Amar Klar and Jeff Strathern worked together in the Cold Spring Harbor Yeast group from 1977 till 1984 where they made outstanding discoveries about the mechanism of mating type switching in yeast.

Amar Klar, is a leading yeast geneticist, concerned with the molecular biology of gene silencing and mating-type switching. Klar came from India to the University of Wisconsin in 1975 to receive his Ph.D. in bacteriology. From 1977 to 1984, he worked with Jeff Strathern and Jim Hicks in the Cold Spring Harbor Yeast Group studying the mechanism of mating type switching. Klar served as Director of the Delbruck laboratory from 1985 to 1988.

He left Cold Spring Harbor to join the ABL-Basic Research Program as Head of the Developmental Genetics Section. In 1999, Klar joined the National Cancer Institute Center for Cancer Research and is now a Principal Investigator in the Gene Regulation and Chromosome Biology Laboratory at NCI-CCR.

Jeffrey Strathern, a leading yeast geneticist, obtained his Ph.D. from the Molecular Biology Institute at the University of Oregon in 1977 and then moved to Cold Spring Harbor Laboratory, where he became a Senior Staff Member with the yeast genetics laboratory.

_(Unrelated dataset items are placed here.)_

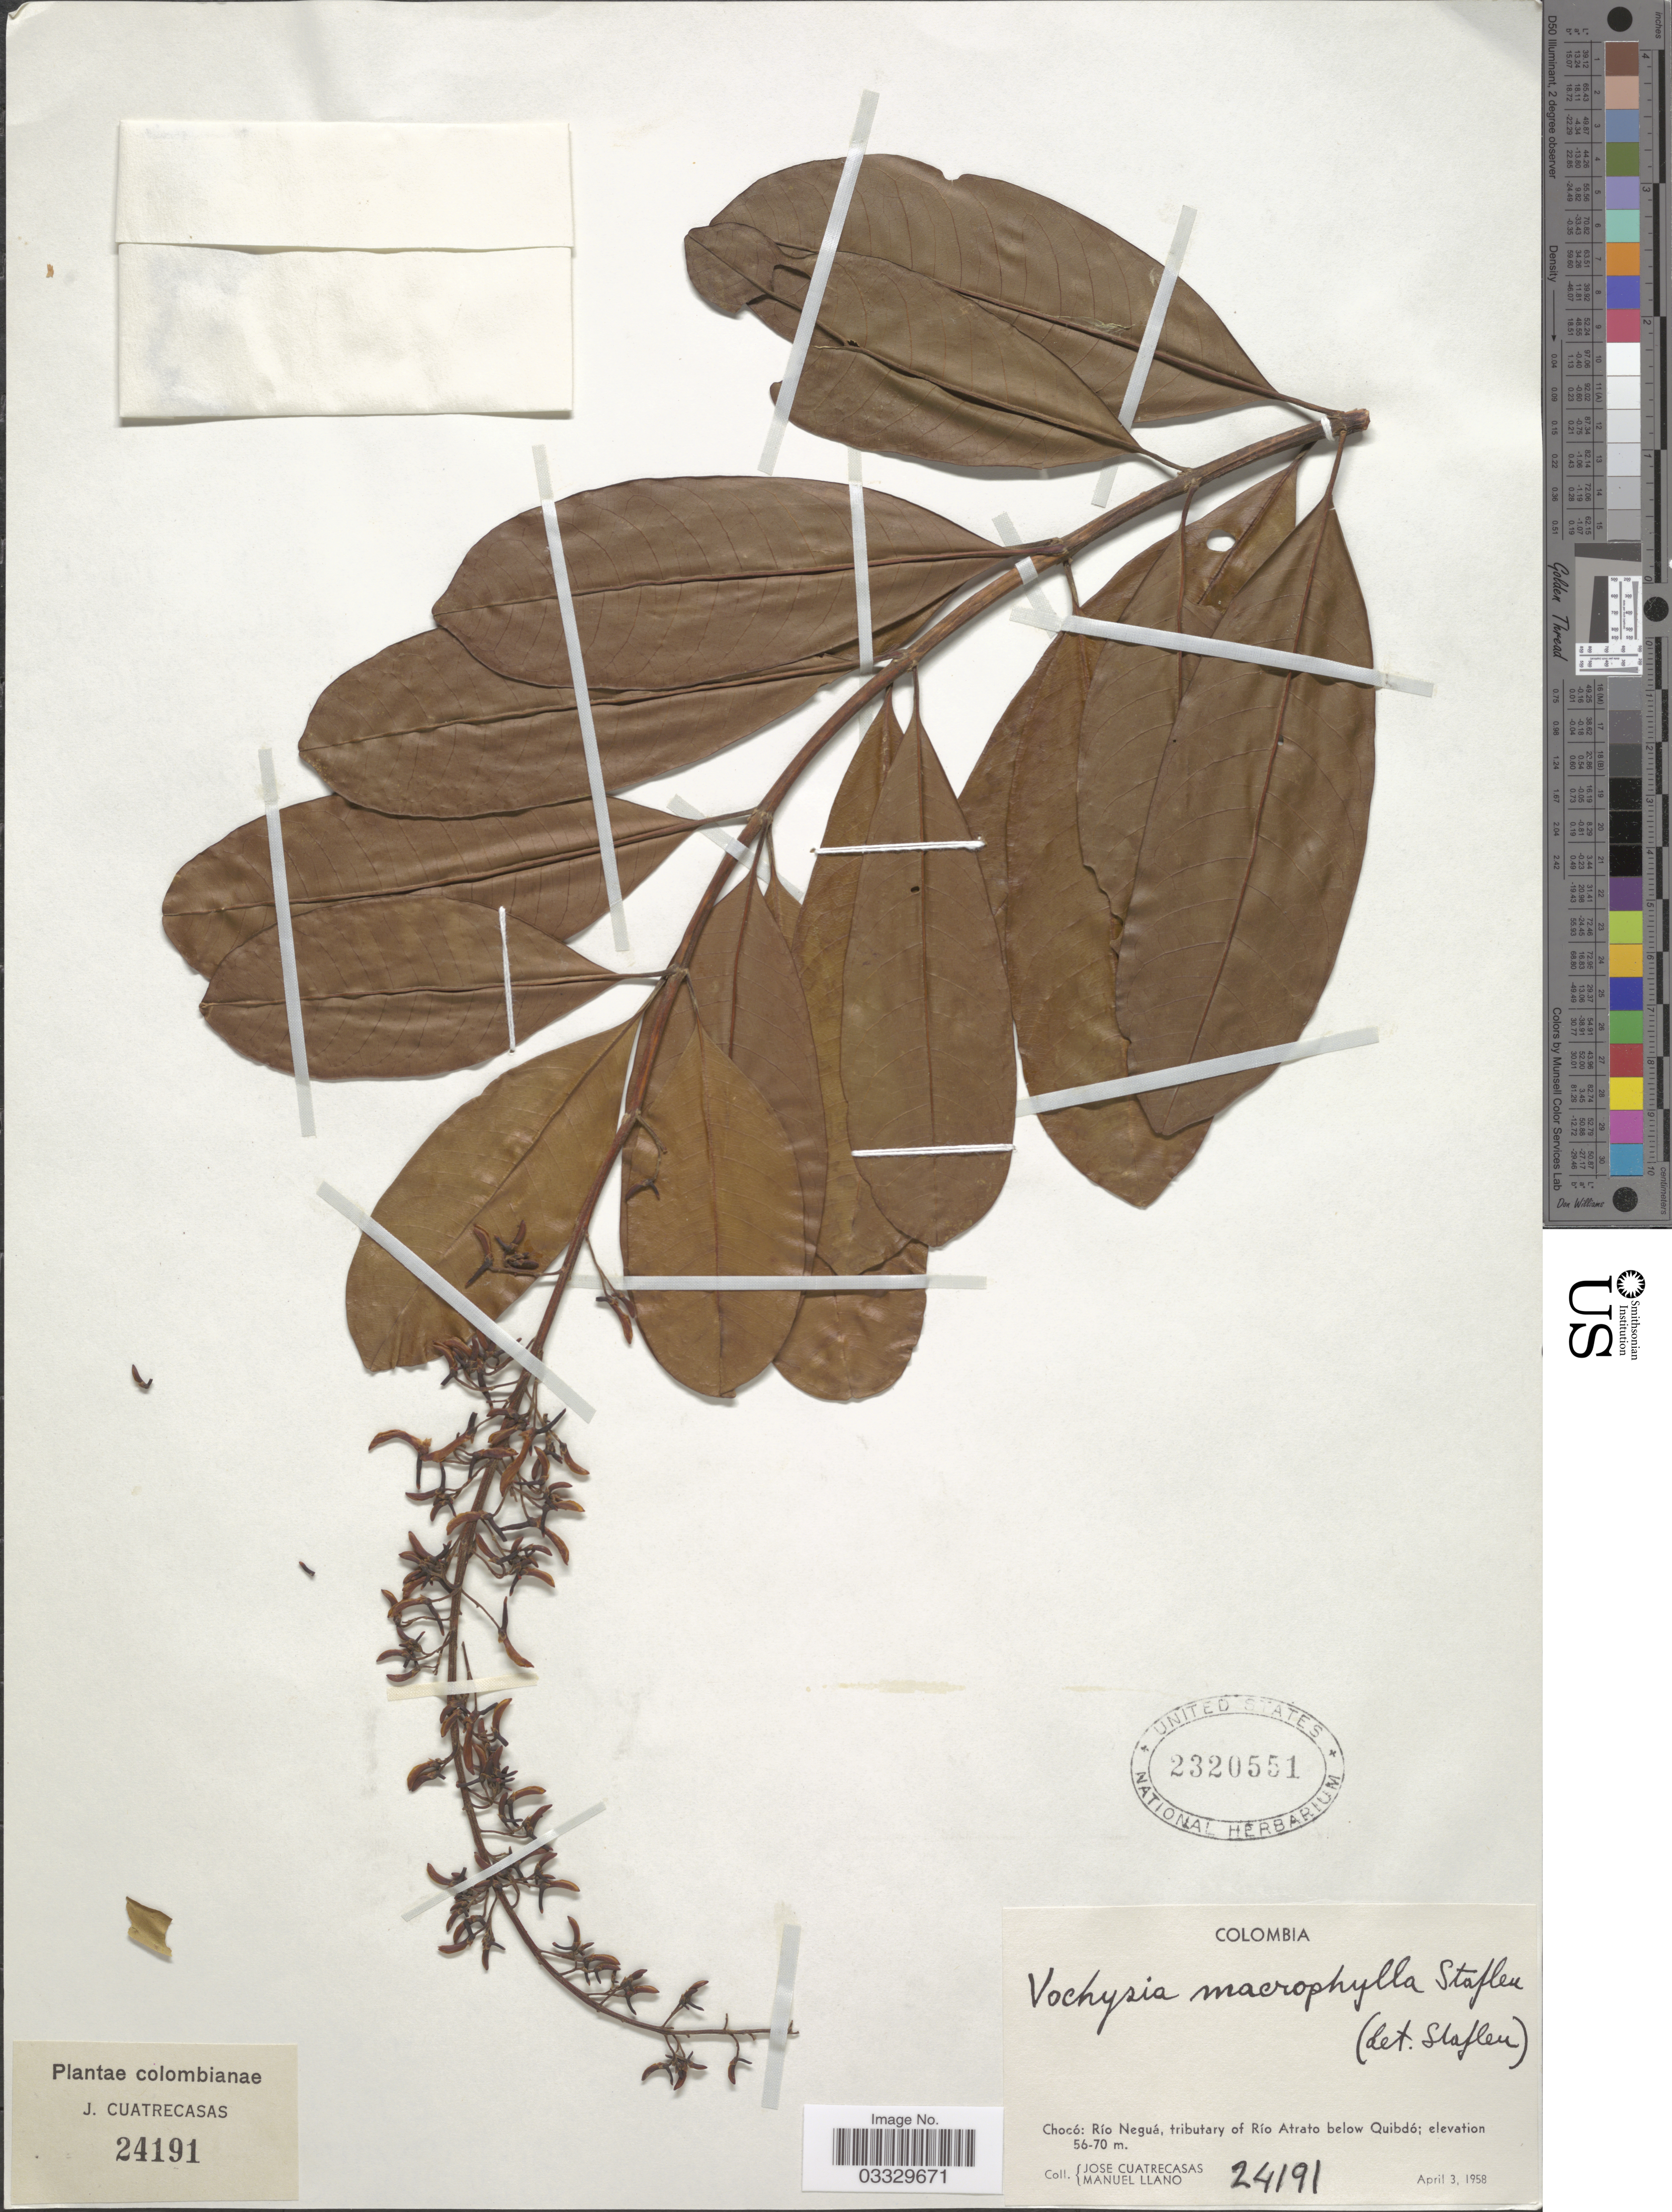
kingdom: Plantae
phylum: Tracheophyta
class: Magnoliopsida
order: Myrtales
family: Vochysiaceae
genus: Vochysia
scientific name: Vochysia macrophylla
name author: Stafleu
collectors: J. Cuatrecasas & M. Llano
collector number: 24191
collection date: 1958-04-03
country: Colombia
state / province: Chocó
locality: Río Neguá, tributary of Río Atrato below Quibdó.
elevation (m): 56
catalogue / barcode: US 2320551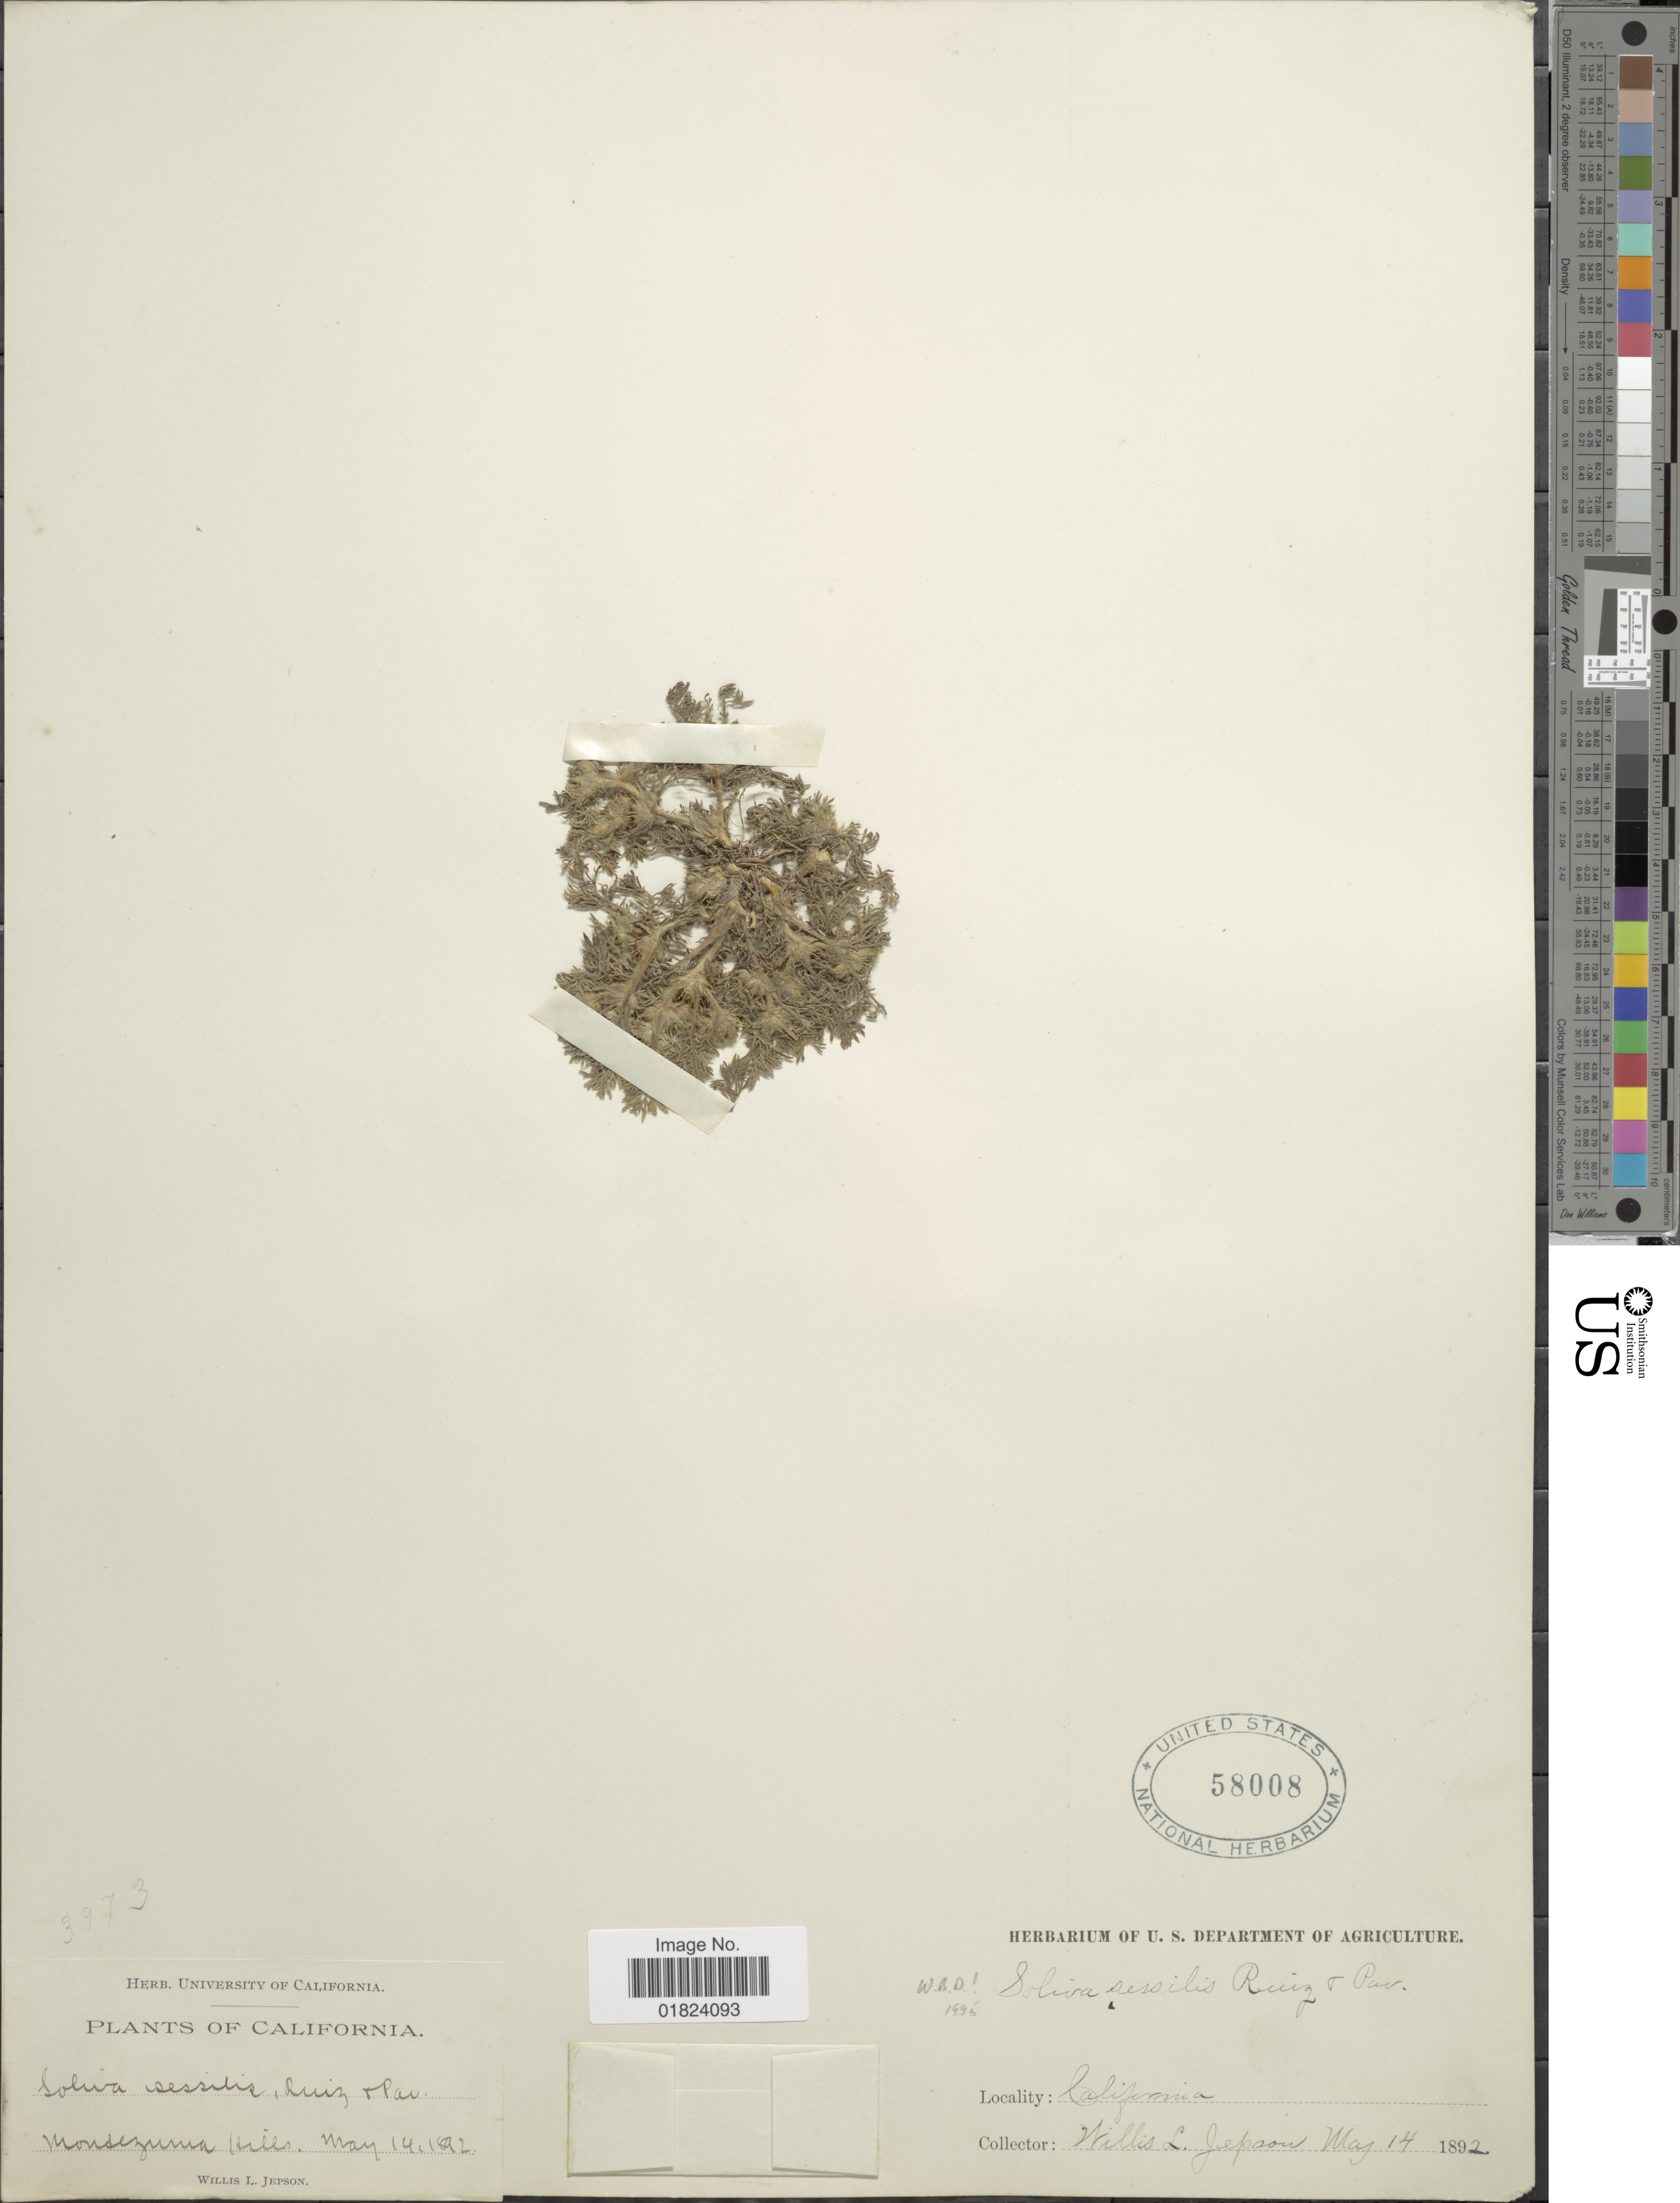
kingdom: Plantae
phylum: Tracheophyta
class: Magnoliopsida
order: Asterales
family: Asteraceae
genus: Soliva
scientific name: Soliva sessilis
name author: Ruiz & Pav.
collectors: W. L. Jepson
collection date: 1892-05-14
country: United States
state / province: California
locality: Montezuma Hills.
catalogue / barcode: US 58008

In 1984, he joined the ABL-Basic Research Program at the NCI-FCRDC. His research remains centered on aspects of gene regulation and genetic recombination as revealed by studies in yeast. In 1999, Strathern joined the Division of Basic Sciences, NCI. Strathern worked together with Amar Klar and Jim Hicks in the Cold Spring Harbor Yeast group from 1977 to 1984 where they made outstanding discoveries about the mechanism of mating type switching in yeast.